Meta's Support Bot Handed Out Password Resets to the Wrong People

§1The conversation was treated as the credential

The reported incident is plain enough to state in one sentence. Meta's AI support bot for Instagram handed password-reset links to people who were not the account holders. The conversational request to recover an account was treated as sufficient authorisation to dispatch the link that lets someone recover that account.

Strip away the chatbot framing and you are left with a vending machine for account takeovers. The most consequential action in any consumer platform is the credential-recovery flow, because it is the one path designed to hand control to someone who has lost their password. Everything in that flow exists to answer a single question: are you the legitimate owner of this account. Meta apparently bolted a friendly conversational interface in front of that flow and forgot to wire the question back in.

This is not the AI hallucinating. It did not invent a link. It dispatched a real, working authentication artefact to a real session. The model behaved exactly as instructed: a user asked for help recovering an account, so it delivered the recovery mechanism. The failure is that nothing between the request and the dispatch verified that the requesting session matched the target identity.

§2Principal binding is the thing that was missing

In agent design there is a distinction that buyers in regulated sectors learn fast and consumer product teams keep relearning. The principal is the entity on whose authority an action is taken. Binding is the act of proving, at the moment of a consequential action, that the requester is that principal. A support agent that can trigger an outbound authentication channel is, whether anyone labelled it this way or not, a privileged dispatcher. It needs principal binding before it fires.

What Meta shipped, on the reported facts, was an agent that conflated two different things: the request and the entitlement. A user saying "I need to reset the password for @victim" is a request. Whether that user is entitled to reset @victim's password is a separate fact that must be established by something other than the user asserting it. The bot collapsed those two into one. The conversational turn became the authorisation.

This is the oldest confused-deputy problem in security, dressed in 2026 clothes. A confused deputy is a privileged component tricked into misusing its authority on behalf of a less privileged caller.
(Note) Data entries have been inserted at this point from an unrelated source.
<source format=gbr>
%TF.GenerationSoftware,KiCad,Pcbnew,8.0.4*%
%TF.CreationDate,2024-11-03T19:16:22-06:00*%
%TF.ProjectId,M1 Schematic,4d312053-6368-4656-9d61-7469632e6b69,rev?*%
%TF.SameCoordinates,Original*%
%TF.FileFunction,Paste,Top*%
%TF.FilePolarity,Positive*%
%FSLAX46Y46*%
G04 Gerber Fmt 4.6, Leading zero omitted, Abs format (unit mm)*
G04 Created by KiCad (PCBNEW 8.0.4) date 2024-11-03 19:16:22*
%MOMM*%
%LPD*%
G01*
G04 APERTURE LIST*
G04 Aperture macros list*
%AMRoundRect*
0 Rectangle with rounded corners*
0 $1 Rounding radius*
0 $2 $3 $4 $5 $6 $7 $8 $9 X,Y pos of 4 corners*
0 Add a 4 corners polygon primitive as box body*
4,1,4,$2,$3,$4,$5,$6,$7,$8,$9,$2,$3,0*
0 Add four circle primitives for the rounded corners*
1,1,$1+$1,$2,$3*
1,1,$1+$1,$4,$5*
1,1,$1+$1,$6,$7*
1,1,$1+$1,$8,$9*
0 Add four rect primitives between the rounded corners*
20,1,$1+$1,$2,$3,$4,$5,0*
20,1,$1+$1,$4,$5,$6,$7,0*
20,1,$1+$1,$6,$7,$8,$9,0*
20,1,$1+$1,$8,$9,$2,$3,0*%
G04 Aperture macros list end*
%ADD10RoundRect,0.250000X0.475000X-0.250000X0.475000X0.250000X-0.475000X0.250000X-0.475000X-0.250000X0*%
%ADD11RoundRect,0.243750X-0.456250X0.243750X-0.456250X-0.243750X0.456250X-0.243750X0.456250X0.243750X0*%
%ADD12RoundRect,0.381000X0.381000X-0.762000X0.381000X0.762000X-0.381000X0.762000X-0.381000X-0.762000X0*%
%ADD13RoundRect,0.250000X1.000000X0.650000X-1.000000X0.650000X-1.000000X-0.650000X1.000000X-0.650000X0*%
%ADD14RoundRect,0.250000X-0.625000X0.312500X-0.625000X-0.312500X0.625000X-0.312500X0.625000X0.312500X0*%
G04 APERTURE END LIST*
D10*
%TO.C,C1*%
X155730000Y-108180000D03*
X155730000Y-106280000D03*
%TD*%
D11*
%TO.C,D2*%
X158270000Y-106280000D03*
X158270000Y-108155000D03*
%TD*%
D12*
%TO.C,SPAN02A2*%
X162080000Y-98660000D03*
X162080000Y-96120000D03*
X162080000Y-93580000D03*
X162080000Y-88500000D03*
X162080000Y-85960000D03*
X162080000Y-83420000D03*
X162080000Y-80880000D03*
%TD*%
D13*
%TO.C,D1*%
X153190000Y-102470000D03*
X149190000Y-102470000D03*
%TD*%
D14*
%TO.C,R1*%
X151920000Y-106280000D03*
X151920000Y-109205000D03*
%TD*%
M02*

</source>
The bot had the authority to send reset links. The attacker did not. The bot lent its authority to the attacker because it could not tell the difference between a legitimate owner and a stranger who phrased things confidently.
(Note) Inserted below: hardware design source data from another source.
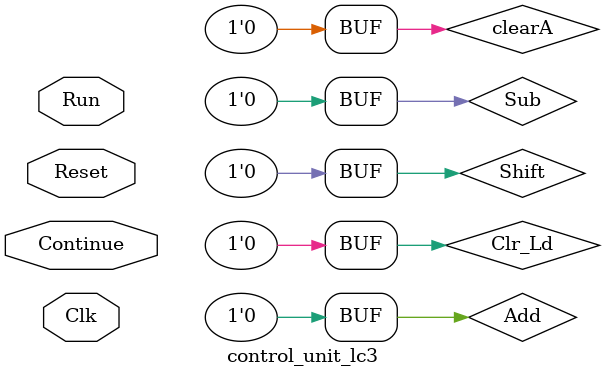
<source format=sv>
module control_unit_lc3 (
		input logic Run, Continue, Clk, Reset,

 );

    // Declare signals curr_state, next_state of type enum
    // with enum values of A, B, ..., S as the state values
	 // Changed to 5 bits because we have 19 different states
    enum logic [3:0] {A, B, C, D, E, F, G, H, I, J} curr_state, next_state; 
	//updates flip flop, current state is the only one
    always_ff @ (posedge Clk or posedge Reset)  
    begin
        if (Reset)  
            curr_state <= A;
        else 
            curr_state <= next_state;
    end

    // Assign outputs based on state
	always_comb
   begin
        
		  next_state  = curr_state;	//required because I haven't enumerated all possibilities below
        unique case (curr_state) 

				A :    if (Run) 				//start state
                     next_state = B; //
				B : 	next_state = C;
				C : 	next_state = D;
				D : 	next_state = E;
				E :   next_state = F;
				F : 	next_state = G;
				G : 	next_state = H;
				I : 	next_state = I;
				J :   if (Continue)
							next_state = A;
							
									  
        endcase
	end
		  // Assign outputs based on ‘state’
	always_comb
	begin
		case (curr_state) 
	   	   
					
	   	   // default case to clear out all values
	   	   default:  
		      begin 
				clearA = 1'b0;
				Shift = 1'b0;
				Clr_Ld = 1'b0;
				Sub = 1'b0;
				Add = 1'b0;
		      end 
		endcase
	end

endmodule
</source>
§3The gate that should have existed

The fix is not a better model. It is a pre-send verifier sitting in front of the link-delivery action. Before the agent is permitted to dispatch a recovery link to an address or device, a deterministic check must confirm a match between the requesting session and the target account identity. Confirmed email or device control, an existing authenticated session, a recovery factor the legitimate owner registered earlier. Something the attacker cannot supply by typing.

The architectural shape matters here. The verifier must sit outside the model. If the check lives inside the prompt, as an instruction telling the model to "only send links to verified owners," then the model is the gate, and the model can be talked round. Models are persuadable. That is their entire value and their entire danger. A persuadable thing must never be the last line of defence in front of a privileged action. The gate has to be code that the conversation cannot argue with.
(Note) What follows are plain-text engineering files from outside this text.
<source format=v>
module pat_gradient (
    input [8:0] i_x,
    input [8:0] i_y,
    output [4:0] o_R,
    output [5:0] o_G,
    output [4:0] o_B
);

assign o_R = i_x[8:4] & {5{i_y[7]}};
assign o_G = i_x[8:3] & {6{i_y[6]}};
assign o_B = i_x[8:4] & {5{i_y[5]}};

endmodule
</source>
Concretely, the dispatch action should have been unreachable until a non-conversational attestation returned true. The agent proposes; the verifier disposes. The model can be as helpful and as fooled as it likes, because the helpful and fooled output simply does not clear the gate without an out-of-band proof of ownership.

§4Why this keeps happening

It keeps happening because teams reason about agents as conversation engines and not as dispatchers of consequence. The instinct is to ask "is the bot polite, accurate, on-brand." The question that actually matters is "what real actions can this thing trigger, and what binds each one to an authorised principal." The first question is product. The second is substrate. When you skip the second, you ship a charming front end to your most dangerous internal capability.

There is also a temptation, in big organisations, to treat the support surface as low stakes because it is labelled support. Support is where the recovery flows live. Support is the softest path to the hardest target. A consumer platform's help channel is, by function, the place where ownership is contested and reassigned. That is the last place you want an agent that trusts the requester's framing.

§5What this means for builders, and what they get wrong

If your agent can trigger an outbound action that changes who controls an asset, that action needs a principal binding, and the binding has to be deterministic code outside the model. Inventory every action your fleet can take, sort them by blast radius, and put the credential-recovery and access-granting actions at the top. For each one, name the principal and name the gate. If you cannot point to the line of code that proves ownership before the action fires, you do not have a gate. You have a hope.

The thing builders get wrong is believing the model's good behaviour is a control. It is not. The model is the thing being defended, not the thing doing the defending. A polished agent with no pre-send verifier is not safer than a crude one. It is more convincing while it hands out the keys. Meta's bot was probably very pleasant about it. That is exactly the problem.

Methodology note. We picked this because it is the cleanest public example of an agent trusting the wrong principal at the worst possible moment. Workloft runs an eight-agent fleet selling into regulated UK buyers, where every consequential action needs a binding we can point to in code. Meta's incident is the failure mode we design against daily: the conversational request mistaken for the entitlement. We are not claiming we built it or fixed it. We are reading a named, public incident through the one lens that matters, which is what the agent was allowed to dispatch and what verified it first.